Buyer certifies that it will be the recipient of the Products to be delivered by Seller. Buyer acknowledges that the Products are subject to the export/import control laws and regulations of various countries, including the Export Administration Laws of the United States and ITAR Regulations.

Changes and Cancellation

Purchase orders that have been accepted by Seller may not be changed or canceled, in whole or in part, without written consent of Seller. All changes must be included in a change order reflecting the purchase order number and submitted to the Seller. All other changes will not be accepted or acknowledged. Changes may affect delivery dates. Expenses incurred because of changes shall be charged to Buyer. Buyer will be liable for Seller’s costs incurred, plus a reasonable profit, for the portion of the work terminated, in accordance with generally accepted accounting principles, together with cancellation charges. Order changes received within 60 days of the scheduled ship date may be subject to an order change charge; a schedule detailing these charges will be forwarded to Buyer when Buyer’s change order is acknowledged. In no event can any aspect of the order be changed after product shipment has occurred. Orders for custom product may be canceled by Buyer, provided that Buyer pays Seller for completed work allocated to Buyer’s order at the time of termination of the work at the unit selling price and all costs, direct and indirect for work-in-progress as well as costs resulting from cancellation and a reasonable profit therein. Specific cancellation charges will be dependent on the type of custom product ordered; a schedule detailing these charges will be forwarded to Buyer when Buyer’s cancellation is acknowledged. Orders for custom product are subject to a cancellation fee of up to 100% of the order, depending on the stage of completion of the order at the date the cancellation or revision is accepted.

Custom Products Policy
Custom items are not returnable
; items other than “off the shelf” products are considered custom. Custom products, by their nature, are products and materials, which have been altered, modified, cut, amended and customized to your order, and are not resalable or returnable. Orders for custom product are subject to a cancellation fee of up to 100% of the order, depending on the stage of completion of the order at the date the cancellation or revision is accepted.

Returns

The return of Products without a written authorization by Seller will not be accepted. Returns are accepted only with a valid Return Material Authorization (RMA) number for items to be returned. To receive authorization for Product return, contact customer service (customerservice@vertexlcd.com). RMAs are valid for 30 days from the date issued. There may be 25% restocking fee assessed on items returned for credit. All returned products must be unused, and in original condition. No refund or credit shall be given for damaged products. Buyer may not return custom products. Any product returned by Buyer due to Buyer’s error may be subject to a restocking charge equivalent to 100% of the value of such Product as specified in Seller’s invoice to Buyer. We do not accept return packages without a valid RMA number, and we do not accept postage-due or C.O.D. packages at any time for any reason. Vertex LCD’s warranty is a “Depot” warranty. Buyer is responsible for shipping charges to Vertex LCD for repairs. Seller will ship in the most economical way possible and will absorb shipping costs back to the buyer for repairs deemed to be “In Warranty” only.

Excusable Delay
Seller shall not be liable for any loss or damage resulting from any delay in delivery or failure to deliver which is due to any cause beyond Seller’s control, including, without limitation, acts of nature, unavailability of supplies or sources of energy, riots, wars, fires, floods, epidemics, lockouts, strikes and slowdowns, delays in delivery by suppliers, or acts or omissions of the Buyer. The Buyer may be liable for storage charges, including but not limited to all third party costs and expenses incurred by Seller, in holding or storing products for the Buyer or at the Buyer’s request.

Assignment

Buyer shall not assign any duties nor assign any order or any interest therein without the written consent of Seller. Any such actual or attempted assignment shall entitle Seller to cancel the order upon written notice to Buyer.

Installation

Seller assumes no obligation to install any products sold or to place any products in working order at Buyer’s premises.

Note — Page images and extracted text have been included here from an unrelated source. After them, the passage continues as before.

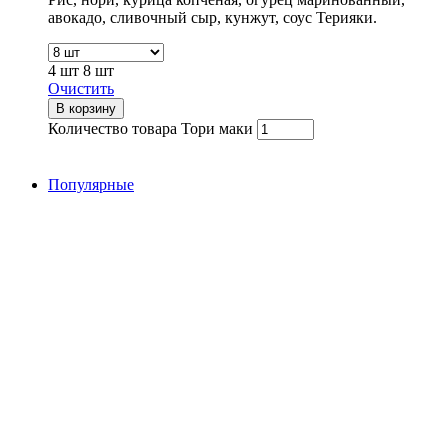
авокадо, сливочный сыр, кунжут, соус Терияки.
4 шт
8 шт
Очистить
В корзину
Количество товара Тори маки
Популярные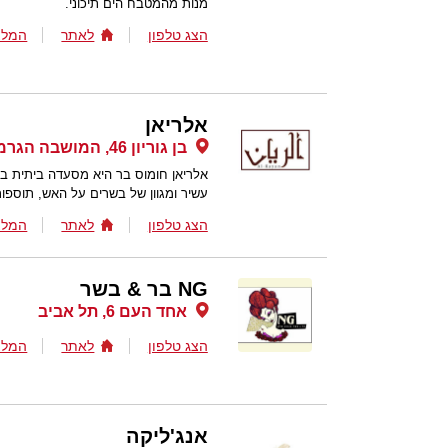
מנות מהמטבח הים תיכוני.
הצג טלפון
לאתר
המלצ
אלריאן
בן גוריון 46, המושבה הגרמנית, חיפה
אלריאן חומוס בר היא מסעדה ביתית ב
עשיר ומגוון של בשרים על האש, תוספות
הצג טלפון
לאתר
המלצ
NG בר & בשר
אחד העם 6, תל אביב
הצג טלפון
לאתר
המלצ
אנג'ליקה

Validity of Separate Clauses

If any provisions of this agreement shall be held invalid, illegal, or unenforceable, the validity, legality or
Enforceability of the remaining provisions shall not be affected or impaired thereby.

Hardware Warranty

Seller warrants its hardware products to be free from manufacturing defects in materials and workmanship under normal use for a period of one (1) year from the date of purchase from Seller. This warranty extends to products purchased directly from Seller or an authorized Seller distributor. Purchasers should inquire of the distributor regarding the nature and extent of the distributor's warranty, if any. Seller shall not be liable to honor the terms of this warranty if the product has been used in any application other than that for which it was intended, or if it has been subjected to misuse, accidental damage, modification, or improper installation procedures. Furthermore, this warranty does not cover any product that has had the serial number altered, defaced, or removed. This warranty shall be the sole and exclusive remedy to the original purchaser. In no event shall Seller be liable for incidental or consequential damages of any kind (property or economic damages inclusive) arising from the sale or use of this equipment. Seller is not liable for any claim made by a third party or made by the purchaser for a third party. Seller shall, at its option, repair or replace any product found defective, without charge for parts or labor. Repaired or replaced equipment and parts supplied under this warranty shall be covered only by the unexpired portion of the warranty. Except as expressly set forth in this warranty, Seller makes no other warranties, expressed or implied, nor authorizes any other party to offer any warranty, including any implied warranties of merchantability or fitness for a particular purpose. Any implied warranties that may be imposed by law are limited to the terms of this limited warranty. Buyer has 30 days from the date of confirmed product delivery to make any claim of physical damage of the product.

Limitation of Liability
Liability of Seller to Buyer for damages for any cause whatsoever, and regardless of the form of any action including, but not limited to negligence, shall be limited to the price specified in the sale contract for the specific product or products that have caused the damages, or are directly or indirectly related to the cause of action. In no event shall Seller be liable to Buyer or others for loss of Goodwill, loss of profits, loss of use or other special collateral, incidental or consequential damages, regardless of the form of action thereof, including but not limited to negligence, even if Seller has been advised of the possibility of such damages or for any claim against Buyer by any third party. Buyer assumes all liability for any and all damages arising from or in connection with, the use or misuse of the products by buyer, its employees, or others. No obligation or liability of Seller will arise out of Seller rendering of technical advice in connection with Buyer’s order or the products furnished hereunder. Goods are not specifically designed or manufactured for use in life support or safety equipment where malfunction can result in personal injury or death. Customers use or sale of goods for such applications it at its own risk. Buyer will defend all suits and claims and indemnify Vertex LCD and keep Vertex LCD indemnified for, from, and against all resulting claim, loss, damage, award, and cost (including but not limited to reasonable legal fees) arising out of use in goods in such applications. This Terms and Conditions of this Sales Policy supersede all previous policies and are subject to change without notice.